> _Selected extract_
######
Women also have been hampered by media coverage, which often focuses on their viability as candidates rather than their message. And structural issues have made it difficult for women as well as minorities to pursue the presidency. Carroll:
One of the biggest barriers is simply that we haven't had one. People have to get used to the idea.
Women have been seeking the U.S. presidency since Victoria Clafin Woodhull ran on the Equal Rights Party ticket against Ulysses S. Grant and Horace Greeley in 1872. Despite the difficulties, Gordon says the United States would eventually elect a woman.
It's not a question of if but when. And yeah, I think the time is now.


an average patriot said...

Hi Yellow Dog and Little Bill
I believe the atmosphere in America is still anti woman as far as the Presidency goes. if any woman today stands a chance it would be Hillary but I really don't think so.
You may remember I think Hillary's big plus would be Bill because with her you get him a proven winner in my book.
I do happen to think that Pelosi would be as equally up to the job as Hillary would. The verdict is still out for me as to the viability of Hillary as President.
I would really prefer Gore and not because he is a man but because I think he is supremely qualified to try and clean up after Bush.
######
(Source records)
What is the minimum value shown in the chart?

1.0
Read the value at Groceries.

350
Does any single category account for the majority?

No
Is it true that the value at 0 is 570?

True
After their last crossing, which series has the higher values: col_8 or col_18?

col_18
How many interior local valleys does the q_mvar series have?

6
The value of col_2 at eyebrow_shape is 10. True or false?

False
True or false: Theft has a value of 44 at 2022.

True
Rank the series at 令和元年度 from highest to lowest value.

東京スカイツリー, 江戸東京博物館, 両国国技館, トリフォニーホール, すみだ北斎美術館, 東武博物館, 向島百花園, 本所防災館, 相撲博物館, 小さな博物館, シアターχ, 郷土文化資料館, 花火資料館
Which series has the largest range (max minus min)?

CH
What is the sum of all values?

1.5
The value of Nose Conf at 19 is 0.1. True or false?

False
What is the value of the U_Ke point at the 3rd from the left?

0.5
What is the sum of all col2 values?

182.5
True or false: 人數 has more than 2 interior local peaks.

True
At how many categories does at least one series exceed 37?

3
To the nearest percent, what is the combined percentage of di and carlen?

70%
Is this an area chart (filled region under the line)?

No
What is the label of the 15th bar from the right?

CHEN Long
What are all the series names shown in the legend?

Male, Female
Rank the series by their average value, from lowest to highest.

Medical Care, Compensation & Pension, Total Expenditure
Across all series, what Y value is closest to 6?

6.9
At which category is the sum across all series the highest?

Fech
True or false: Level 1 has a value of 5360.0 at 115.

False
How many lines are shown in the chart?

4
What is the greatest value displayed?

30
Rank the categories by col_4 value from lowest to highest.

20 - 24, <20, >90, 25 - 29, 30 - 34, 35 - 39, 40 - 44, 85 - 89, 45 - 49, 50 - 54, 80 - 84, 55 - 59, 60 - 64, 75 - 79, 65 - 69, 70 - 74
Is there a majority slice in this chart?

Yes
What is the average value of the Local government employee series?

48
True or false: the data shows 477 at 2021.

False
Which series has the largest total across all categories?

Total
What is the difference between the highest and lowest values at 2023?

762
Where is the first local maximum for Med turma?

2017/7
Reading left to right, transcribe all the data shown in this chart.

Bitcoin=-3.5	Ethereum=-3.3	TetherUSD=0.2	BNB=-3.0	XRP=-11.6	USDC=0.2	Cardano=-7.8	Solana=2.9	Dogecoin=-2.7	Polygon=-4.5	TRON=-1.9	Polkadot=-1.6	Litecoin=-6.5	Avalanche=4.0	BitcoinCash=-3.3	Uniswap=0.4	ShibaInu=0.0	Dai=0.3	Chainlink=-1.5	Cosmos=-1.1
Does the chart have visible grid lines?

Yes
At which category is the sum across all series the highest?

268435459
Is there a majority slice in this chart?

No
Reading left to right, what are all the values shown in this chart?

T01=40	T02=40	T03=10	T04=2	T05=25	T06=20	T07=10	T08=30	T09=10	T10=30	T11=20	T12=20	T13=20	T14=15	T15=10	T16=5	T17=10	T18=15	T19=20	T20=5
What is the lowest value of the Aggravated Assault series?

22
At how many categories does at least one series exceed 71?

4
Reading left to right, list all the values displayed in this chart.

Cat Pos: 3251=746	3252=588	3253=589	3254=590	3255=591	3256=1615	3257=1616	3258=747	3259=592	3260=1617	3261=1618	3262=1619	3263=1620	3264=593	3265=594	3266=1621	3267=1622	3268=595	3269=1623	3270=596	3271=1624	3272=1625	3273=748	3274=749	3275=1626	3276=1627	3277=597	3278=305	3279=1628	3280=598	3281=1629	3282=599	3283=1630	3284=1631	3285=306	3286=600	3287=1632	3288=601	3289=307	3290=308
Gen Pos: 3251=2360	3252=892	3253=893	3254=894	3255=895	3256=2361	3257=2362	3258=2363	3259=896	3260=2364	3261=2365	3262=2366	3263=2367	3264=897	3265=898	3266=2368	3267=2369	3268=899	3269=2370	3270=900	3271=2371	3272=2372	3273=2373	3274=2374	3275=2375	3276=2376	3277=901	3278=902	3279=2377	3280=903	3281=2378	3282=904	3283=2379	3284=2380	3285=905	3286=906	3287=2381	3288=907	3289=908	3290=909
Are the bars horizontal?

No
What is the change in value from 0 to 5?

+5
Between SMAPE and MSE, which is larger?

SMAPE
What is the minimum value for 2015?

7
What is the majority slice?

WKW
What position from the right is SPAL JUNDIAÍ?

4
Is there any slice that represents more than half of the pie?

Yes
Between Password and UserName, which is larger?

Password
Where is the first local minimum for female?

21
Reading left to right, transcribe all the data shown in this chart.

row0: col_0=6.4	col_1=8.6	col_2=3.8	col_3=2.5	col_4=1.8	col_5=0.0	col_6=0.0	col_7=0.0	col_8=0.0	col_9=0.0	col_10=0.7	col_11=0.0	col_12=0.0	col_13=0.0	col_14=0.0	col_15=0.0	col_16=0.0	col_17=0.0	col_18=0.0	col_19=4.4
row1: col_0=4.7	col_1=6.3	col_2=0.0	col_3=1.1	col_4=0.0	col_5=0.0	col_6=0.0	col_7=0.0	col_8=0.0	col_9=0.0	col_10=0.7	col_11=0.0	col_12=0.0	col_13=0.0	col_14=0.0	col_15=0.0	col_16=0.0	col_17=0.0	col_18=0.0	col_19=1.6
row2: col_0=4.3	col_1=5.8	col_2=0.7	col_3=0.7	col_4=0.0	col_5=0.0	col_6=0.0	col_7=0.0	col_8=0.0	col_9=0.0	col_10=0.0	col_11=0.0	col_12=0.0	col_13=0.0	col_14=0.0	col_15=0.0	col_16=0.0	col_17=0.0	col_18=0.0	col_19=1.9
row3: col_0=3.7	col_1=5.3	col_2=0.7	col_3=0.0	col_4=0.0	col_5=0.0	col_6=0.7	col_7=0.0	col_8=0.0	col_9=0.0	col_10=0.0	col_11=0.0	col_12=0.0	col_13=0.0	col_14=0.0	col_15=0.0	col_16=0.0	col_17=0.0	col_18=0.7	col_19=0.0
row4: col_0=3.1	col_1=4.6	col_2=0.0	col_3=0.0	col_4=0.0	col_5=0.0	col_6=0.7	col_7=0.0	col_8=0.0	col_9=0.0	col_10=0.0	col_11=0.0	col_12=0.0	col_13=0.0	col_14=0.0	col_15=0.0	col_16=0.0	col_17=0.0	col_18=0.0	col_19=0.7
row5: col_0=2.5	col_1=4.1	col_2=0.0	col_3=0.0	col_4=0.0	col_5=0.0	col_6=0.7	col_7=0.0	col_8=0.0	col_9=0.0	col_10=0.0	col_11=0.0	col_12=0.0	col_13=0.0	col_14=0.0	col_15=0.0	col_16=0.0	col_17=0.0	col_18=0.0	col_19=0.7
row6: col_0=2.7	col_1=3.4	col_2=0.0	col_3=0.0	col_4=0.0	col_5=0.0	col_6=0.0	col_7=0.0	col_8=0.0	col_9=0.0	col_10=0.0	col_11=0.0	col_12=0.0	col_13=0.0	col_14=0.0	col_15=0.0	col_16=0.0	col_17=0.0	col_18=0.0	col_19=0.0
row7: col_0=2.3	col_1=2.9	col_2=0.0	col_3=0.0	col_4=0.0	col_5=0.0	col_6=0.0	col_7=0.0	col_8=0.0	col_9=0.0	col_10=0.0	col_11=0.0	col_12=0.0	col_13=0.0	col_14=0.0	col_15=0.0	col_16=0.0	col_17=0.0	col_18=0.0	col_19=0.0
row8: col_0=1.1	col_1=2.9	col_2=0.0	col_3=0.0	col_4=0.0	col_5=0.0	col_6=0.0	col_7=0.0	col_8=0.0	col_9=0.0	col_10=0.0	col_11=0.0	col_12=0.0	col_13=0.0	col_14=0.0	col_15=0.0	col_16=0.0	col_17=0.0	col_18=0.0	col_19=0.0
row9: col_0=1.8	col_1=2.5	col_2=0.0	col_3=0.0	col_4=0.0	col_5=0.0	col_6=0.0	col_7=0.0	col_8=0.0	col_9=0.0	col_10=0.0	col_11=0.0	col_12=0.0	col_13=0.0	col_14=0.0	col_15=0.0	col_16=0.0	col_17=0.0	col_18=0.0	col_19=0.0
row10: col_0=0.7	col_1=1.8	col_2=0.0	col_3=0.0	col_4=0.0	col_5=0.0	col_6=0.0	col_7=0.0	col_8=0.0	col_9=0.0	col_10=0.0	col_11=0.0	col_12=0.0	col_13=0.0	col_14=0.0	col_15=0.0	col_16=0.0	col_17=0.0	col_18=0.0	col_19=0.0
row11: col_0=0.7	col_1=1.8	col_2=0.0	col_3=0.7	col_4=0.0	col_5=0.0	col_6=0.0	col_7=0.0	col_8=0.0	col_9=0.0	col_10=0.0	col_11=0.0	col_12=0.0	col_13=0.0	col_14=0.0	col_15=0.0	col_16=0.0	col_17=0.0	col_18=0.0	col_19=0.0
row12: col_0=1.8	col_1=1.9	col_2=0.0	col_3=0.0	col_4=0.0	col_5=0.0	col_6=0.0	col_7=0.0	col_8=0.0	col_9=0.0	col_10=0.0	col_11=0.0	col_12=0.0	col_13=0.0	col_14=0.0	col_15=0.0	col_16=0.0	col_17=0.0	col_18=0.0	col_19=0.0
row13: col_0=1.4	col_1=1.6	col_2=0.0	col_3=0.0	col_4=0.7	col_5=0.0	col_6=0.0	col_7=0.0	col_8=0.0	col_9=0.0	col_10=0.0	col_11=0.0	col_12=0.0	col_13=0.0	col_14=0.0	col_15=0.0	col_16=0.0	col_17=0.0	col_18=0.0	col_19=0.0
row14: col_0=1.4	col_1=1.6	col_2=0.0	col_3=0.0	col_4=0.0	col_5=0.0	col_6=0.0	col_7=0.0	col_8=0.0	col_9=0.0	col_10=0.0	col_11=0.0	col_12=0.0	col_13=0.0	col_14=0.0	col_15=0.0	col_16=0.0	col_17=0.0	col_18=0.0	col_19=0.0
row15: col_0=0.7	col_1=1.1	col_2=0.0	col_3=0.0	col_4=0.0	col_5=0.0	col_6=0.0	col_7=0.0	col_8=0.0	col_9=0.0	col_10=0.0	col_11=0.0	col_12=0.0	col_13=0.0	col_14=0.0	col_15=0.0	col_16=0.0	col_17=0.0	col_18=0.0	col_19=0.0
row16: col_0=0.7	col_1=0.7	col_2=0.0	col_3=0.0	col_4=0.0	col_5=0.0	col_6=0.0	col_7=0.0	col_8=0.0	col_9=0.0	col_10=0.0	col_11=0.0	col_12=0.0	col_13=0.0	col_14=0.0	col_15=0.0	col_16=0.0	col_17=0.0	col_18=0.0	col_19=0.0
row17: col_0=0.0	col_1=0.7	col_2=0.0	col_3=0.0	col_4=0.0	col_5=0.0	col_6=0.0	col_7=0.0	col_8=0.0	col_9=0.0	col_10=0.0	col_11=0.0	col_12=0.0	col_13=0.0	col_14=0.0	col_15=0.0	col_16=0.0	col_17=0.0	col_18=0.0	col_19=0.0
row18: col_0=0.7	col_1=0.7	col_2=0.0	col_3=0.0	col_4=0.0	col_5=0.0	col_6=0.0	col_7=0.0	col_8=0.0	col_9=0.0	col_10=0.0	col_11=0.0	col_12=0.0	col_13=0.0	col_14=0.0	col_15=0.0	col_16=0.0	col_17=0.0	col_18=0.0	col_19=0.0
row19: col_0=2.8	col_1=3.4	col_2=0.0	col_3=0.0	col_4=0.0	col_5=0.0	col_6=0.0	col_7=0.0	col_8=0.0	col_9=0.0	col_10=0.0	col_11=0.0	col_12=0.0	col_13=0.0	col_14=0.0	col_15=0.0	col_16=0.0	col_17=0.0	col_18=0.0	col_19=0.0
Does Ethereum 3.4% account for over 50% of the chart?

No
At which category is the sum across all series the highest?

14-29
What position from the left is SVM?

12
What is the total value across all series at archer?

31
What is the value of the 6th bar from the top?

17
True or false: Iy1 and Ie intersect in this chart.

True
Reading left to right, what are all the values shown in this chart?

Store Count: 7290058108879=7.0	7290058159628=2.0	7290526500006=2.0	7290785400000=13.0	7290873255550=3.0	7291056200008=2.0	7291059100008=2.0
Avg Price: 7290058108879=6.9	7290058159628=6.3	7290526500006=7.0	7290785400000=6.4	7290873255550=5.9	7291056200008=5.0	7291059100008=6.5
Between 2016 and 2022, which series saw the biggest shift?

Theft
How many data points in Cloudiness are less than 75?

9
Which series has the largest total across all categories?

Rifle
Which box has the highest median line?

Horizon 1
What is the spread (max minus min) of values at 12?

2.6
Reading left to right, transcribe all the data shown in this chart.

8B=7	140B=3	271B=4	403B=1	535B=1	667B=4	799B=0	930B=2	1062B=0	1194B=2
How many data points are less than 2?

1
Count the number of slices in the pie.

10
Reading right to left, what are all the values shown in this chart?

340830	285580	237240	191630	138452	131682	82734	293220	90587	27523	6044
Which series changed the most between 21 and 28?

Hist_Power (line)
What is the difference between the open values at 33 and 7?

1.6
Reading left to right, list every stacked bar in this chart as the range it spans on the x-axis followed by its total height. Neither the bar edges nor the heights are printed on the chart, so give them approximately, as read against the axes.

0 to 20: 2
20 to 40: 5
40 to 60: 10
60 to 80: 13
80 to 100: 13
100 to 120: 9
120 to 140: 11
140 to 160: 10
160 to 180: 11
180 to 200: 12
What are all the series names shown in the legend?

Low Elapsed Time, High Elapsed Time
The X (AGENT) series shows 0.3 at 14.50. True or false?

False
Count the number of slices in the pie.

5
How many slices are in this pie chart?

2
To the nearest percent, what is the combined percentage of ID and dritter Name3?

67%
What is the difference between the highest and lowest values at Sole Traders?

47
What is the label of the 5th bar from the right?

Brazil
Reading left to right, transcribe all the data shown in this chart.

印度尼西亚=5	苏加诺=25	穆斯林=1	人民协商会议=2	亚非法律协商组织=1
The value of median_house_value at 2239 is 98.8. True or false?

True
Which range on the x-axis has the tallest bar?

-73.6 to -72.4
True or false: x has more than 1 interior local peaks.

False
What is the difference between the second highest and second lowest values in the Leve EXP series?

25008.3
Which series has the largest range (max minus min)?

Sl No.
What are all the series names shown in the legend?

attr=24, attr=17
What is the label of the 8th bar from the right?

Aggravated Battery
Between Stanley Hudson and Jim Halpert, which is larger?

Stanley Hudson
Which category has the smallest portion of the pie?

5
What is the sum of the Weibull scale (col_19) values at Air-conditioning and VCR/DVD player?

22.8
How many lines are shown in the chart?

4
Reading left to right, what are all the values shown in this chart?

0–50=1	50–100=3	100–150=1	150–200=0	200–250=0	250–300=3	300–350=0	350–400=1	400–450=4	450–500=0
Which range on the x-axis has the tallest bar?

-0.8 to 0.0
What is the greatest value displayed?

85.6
######
> _The problem_
Copy word for word the part of the text on women and the U.S. presidency that begins at "It's not a question" and ends after "up after Bush.".

> _Answer box_
It's not a question of if but when. And yeah, I think the time is now.


an average patriot said...

Hi Yellow Dog and Little Bill
I believe the atmosphere in America is still anti woman as far as the Presidency goes. if any woman today stands a chance it would be Hillary but I really don't think so.
You may remember I think Hillary's big plus would be Bill because with her you get him a proven winner in my book.
I do happen to think that Pelosi would be as equally up to the job as Hillary would. The verdict is still out for me as to the viability of Hillary as President.
I would really prefer Gore and not because he is a man but because I think he is supremely qualified to try and clean up after Bush.